Encore faut-il laisser le dogmatisme, et accepter de prendre un recul critique pour aller dans le fond des choses. Pourquoi ces révolutions ont-elles lieu ? Quelle est leur visée ? Pour quel avenir, quel progrès voulons nous construire, pour les générations futures ? Qu'est ce qui est pour nous fondamental à conserver ?
C'est uniquement en croisant ces deux séries de questions que pourra se déterminer (ou non) le cadre d'une entente et d'une collaboration bienveillante entre l'homme et la technologie.

Le progrès dû au hasard ?

Au risque de vous décevoir, il me semble évident que le progrès...n'est pas dû au hasard. Du moins dans son orientation globale. L'intelligence artificielle a une portée philosophique, civilisationnelle. Elle participe au rapprochement entre le silicium et le neurone, rapprochement qui sera matérialisé par des implants cérébraux comme le propose par exemple Elon Musk.
Ce dernier argue que ces implants constitueront notre unique recours avant d'être marginalisé par une intelligence artificielle qui bientôt nous dépassera. C'est l'avènement de l'homme augmenté.

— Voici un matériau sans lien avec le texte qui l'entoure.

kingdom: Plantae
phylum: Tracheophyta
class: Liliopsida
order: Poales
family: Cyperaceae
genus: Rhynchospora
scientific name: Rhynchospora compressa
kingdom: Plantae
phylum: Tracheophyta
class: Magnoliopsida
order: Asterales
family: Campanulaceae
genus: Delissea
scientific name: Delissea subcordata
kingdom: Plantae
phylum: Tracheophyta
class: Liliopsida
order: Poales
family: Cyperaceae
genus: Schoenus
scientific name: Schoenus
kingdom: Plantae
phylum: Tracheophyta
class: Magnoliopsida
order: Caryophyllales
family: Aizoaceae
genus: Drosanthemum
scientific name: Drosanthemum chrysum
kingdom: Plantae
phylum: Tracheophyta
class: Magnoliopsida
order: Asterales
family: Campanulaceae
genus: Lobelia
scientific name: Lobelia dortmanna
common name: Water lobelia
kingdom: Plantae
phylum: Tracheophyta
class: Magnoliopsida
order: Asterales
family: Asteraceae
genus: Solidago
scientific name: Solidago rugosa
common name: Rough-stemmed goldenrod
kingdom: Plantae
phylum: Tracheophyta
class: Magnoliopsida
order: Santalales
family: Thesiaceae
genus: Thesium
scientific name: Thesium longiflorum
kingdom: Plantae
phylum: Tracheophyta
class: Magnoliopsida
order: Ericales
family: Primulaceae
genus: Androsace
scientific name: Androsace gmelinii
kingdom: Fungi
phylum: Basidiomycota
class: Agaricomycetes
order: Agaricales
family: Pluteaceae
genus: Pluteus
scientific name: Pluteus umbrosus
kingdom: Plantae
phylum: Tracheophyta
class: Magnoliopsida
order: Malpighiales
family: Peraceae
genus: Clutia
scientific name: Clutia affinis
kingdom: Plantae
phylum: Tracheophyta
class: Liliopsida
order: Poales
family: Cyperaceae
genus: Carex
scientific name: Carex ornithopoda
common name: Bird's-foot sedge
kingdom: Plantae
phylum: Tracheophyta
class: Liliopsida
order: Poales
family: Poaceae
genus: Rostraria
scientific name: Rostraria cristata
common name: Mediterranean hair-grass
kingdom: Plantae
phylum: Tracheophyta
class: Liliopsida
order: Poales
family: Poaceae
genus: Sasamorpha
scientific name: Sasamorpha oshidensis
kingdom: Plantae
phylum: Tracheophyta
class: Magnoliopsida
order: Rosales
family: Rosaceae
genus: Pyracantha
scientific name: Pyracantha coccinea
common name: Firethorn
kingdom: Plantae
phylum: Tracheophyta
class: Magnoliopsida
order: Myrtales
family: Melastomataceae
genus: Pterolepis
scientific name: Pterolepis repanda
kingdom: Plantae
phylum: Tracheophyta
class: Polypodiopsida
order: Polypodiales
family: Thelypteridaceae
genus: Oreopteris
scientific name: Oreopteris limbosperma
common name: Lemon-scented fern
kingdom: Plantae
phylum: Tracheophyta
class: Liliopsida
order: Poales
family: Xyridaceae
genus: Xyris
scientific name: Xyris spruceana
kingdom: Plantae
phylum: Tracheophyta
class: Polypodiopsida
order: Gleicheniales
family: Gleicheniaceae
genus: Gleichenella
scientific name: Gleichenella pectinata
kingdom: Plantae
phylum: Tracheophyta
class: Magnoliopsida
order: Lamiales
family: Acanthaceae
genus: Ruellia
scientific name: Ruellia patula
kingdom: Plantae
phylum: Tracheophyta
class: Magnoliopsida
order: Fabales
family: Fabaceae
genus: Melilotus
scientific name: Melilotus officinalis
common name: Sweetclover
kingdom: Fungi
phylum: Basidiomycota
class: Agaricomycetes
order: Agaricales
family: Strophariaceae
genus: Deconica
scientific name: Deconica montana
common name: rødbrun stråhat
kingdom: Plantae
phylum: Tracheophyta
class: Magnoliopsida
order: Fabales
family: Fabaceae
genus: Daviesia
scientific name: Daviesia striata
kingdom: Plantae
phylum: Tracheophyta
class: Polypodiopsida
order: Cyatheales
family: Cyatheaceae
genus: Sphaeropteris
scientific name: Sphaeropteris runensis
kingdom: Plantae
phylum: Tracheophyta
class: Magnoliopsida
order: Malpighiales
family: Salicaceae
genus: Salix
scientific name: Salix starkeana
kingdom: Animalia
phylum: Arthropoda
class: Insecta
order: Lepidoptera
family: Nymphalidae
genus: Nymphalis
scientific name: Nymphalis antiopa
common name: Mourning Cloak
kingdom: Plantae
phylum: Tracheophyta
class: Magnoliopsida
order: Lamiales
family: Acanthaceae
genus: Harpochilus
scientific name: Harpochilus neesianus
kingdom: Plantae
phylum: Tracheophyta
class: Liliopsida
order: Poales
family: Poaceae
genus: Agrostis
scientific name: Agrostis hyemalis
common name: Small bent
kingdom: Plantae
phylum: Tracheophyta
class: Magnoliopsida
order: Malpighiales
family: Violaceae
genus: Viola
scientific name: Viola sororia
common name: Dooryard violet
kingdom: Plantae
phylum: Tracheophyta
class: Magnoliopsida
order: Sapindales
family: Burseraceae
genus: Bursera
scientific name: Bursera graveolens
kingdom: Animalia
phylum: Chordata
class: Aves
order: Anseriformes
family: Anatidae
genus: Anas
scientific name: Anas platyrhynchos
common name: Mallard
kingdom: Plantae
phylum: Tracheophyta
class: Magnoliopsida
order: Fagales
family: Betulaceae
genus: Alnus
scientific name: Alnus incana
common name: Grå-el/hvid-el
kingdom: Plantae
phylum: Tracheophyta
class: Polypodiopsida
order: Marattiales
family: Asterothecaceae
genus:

Une attention particulière doit néanmoins être portée aux "visionnaires" qui, comme Elon Musk, alertent contre le risque "fondamental" que court l'humanité avec l'intelligence artificielle et qui...en font une source colossale de "business" à côté (ici Neuralink). On peut donc légitimement se demander "à qui profite le crime ?".

Ne pas se tromper de cible


Nous pouvons tout à fait appréhender cette révolution technologique de façon technique, en essayant de réfléchir à l'encadrement de ces évolutions, à leurs développements et aux acteurs qui y prennent part. Mais n'est-ce pas artificiel ?
Comment analyser un changement de civilisation à la lumière d'une analyse purement technique ? Non pas que cette dernière soit superflue, mais bien parce qu'elle ne prend en considération que la pointe émergée de l'iceberg de l'intelligence artificielle.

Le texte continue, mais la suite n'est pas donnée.